_Task to carry out_:
Count the lines in the listing below that contain the string "many", treating uppercase and lowercase letters as different. Reply with the number only.

-- begin Supplied data --

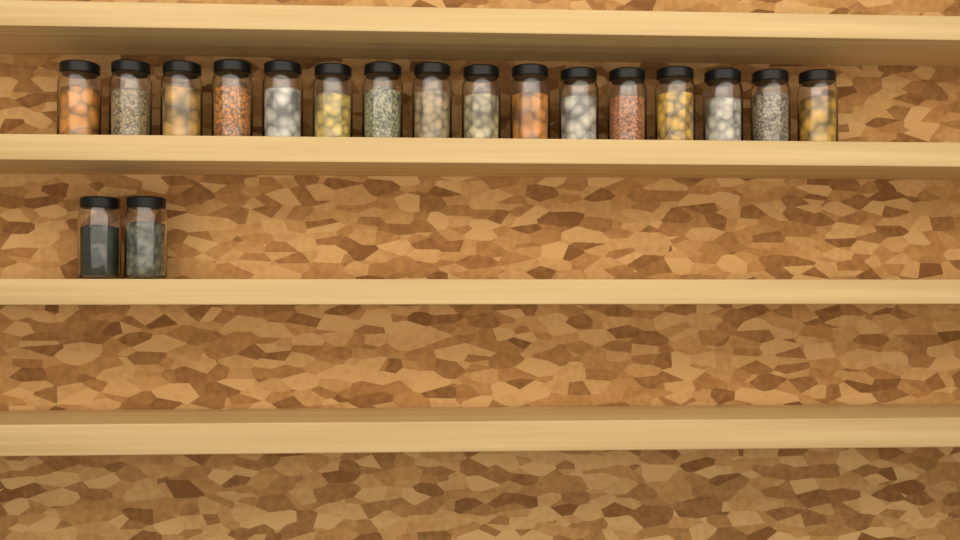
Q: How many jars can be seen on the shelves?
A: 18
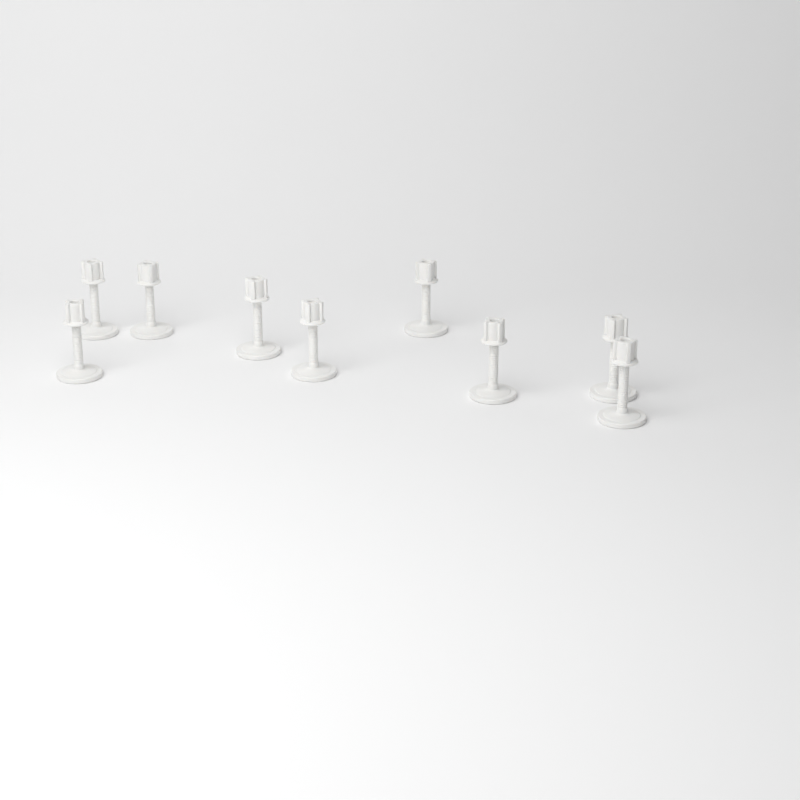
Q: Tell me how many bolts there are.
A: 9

-- end Supplied data --
-- begin Supplied data --

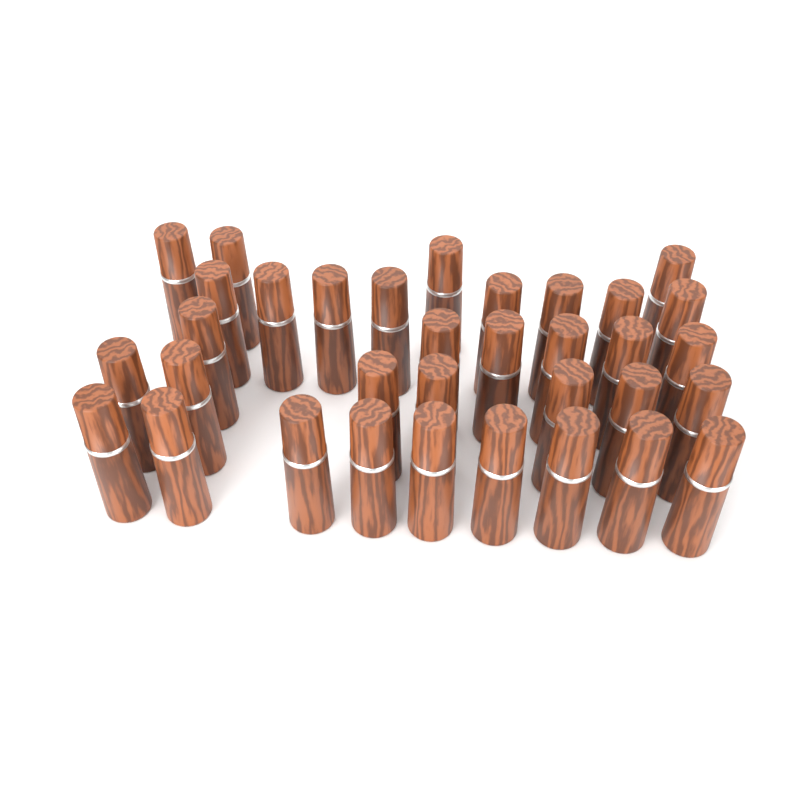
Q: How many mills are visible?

-- end Supplied data --
-- begin Supplied data --

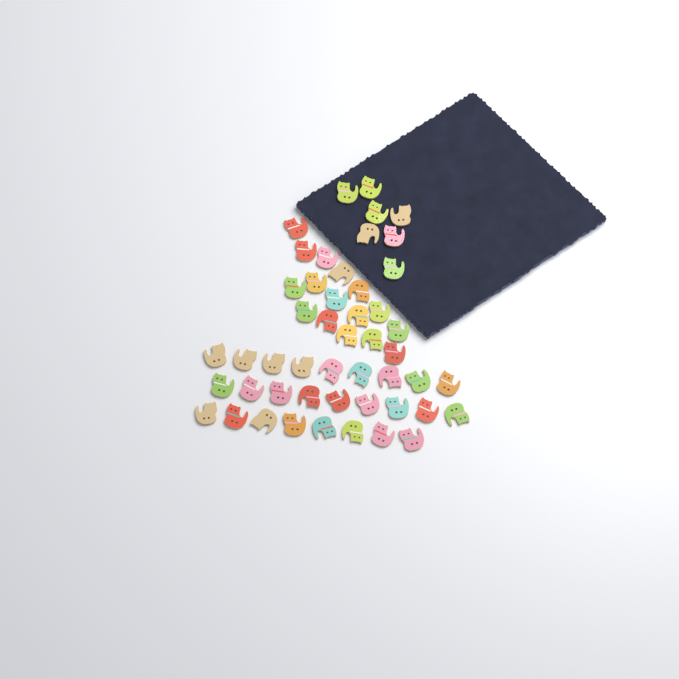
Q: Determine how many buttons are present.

-- end Supplied data --

_Answer to the task_:
4